Я сжал ее пальцы и, помолчав немного, произнес:
— Конечно правда.
Отец снова пошел учиться в колледж Мартина Лютера, на этот раз как ветеран Вооруженных сил США.[49]Ему было двадцать четыре года. Я отчетливо представляю себе, как он сидит вместе со своим другом Доном на концерте хоровой музыки. Сидят они скорее всего на церковной скамье, поскольку концерт проходит в часовне.
Один из номеров, хорал «Приди, день благой», вызвал у меня в памяти череду событий, сперва приятных, но потом шаг за шагом подводивших меня к ужасной картине бессмысленного убийства японского офицера. Меня начало трясти. Дон страшно перепугался. Чтобы успокоить его, мне пришлось солгать и свалить все на приступ малярии. Обычно кошмары мучили меня по ночам, средь бела дня такое произошло в первый и последний раз, но с того дня я жил в постоянном страхе, что это может повториться.
Я перечитал эту запись несколько раз, пытаясь разобраться в том, что же произошло. Этого хорала не оказалось в красном сборнике лютеранских песнопений, который неведомым образом попал на полку моей библиотеки. Возможно, в словах или мелодии был некий намек, ставший отправной точкой для вереницы страшных видений, которые мой отец не мог остановить.
Навязчивые посттравматические воспоминания возникают в мозгу у больного как взрыв.

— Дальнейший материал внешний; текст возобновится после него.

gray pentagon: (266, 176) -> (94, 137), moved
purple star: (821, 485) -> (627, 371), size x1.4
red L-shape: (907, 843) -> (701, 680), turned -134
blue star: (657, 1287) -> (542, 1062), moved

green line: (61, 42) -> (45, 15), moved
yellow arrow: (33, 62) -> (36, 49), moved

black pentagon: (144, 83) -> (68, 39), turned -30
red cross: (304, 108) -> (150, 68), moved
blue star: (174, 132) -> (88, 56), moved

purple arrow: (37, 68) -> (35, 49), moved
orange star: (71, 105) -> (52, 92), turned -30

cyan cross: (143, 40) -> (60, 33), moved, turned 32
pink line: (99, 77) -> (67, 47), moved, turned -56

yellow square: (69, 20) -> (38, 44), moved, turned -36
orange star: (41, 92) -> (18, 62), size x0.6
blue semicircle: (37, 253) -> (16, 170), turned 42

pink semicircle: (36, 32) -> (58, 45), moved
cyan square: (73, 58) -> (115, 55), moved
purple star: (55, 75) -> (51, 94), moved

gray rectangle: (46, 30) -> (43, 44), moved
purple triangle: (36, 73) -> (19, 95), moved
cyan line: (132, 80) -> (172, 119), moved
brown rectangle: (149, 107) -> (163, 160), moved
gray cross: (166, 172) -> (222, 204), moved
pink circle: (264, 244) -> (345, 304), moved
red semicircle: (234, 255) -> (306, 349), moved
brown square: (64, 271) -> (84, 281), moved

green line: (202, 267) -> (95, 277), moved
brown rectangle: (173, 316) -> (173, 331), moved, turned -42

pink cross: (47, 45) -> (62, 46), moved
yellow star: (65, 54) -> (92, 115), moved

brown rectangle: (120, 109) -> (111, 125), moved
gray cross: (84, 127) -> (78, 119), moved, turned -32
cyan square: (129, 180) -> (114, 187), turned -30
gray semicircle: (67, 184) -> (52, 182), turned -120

— Я была уверена, что мы так в квартире и умрем, — рассказывает мне молодая женщина, — но нас обнаружил какой-то полицейский. Он вывел нас наружу, и мы побежали.
Порывистый вздох.
— Ничего не видно, дышать нечем, все черно, и мы идем через этот сухой удушающий дождь. А потом я смотрю, на земле лежит рука. Человеческая рука. И кровь очень странного цвета, я даже про себя отметила.
Дыхание учащается.
— И мне пришлось через нее перешагнуть. Мы побежали. Я думала, мы умрем. И это чувство приходит снова, особенно по ночам, этот бег вслепую. Как будто все заново. Я просыпаюсь оттого, что меня тряхнуло, словно взорвалось что-то внутри. Сердце колотится. Дышать не могу. Только это не во сне.
Рот ее кривится.
— Это наяву.
Она закрывает глаза и плачет.
В тот день мы ждали пострадавших во всех приемных покоях, во всех больницах города, но они не появились. Они пришли к нам потом, с нестирающимися воспоминаниями, с картинами, словно выжженными в памяти, оживающими при любом гормональном всплеске, с цунами, возникающим в мозгу из-за возвращения непереносимой яви. Приди, день благой.
Итак, хор поет. Молодой ветеран сидит на скамье и слушает коллективное благодарение Господу милосердному за все Его благодеяния. Возможно, ему приходят на ум псалмы, которые он пел в детстве, когда отец брал его с собой на службу. Это приятные воспоминания. Он слышит приглушенные голоса паствы на молитве в Урландской лютеранской церкви, когда к Господу взывают о милосердии, и потом в его сознании возникает еще один образ, неотвязный и беспощадно внезапный: заросли травы, а в них коленопреклоненный человек со сложенными руками. Он молит о пощаде.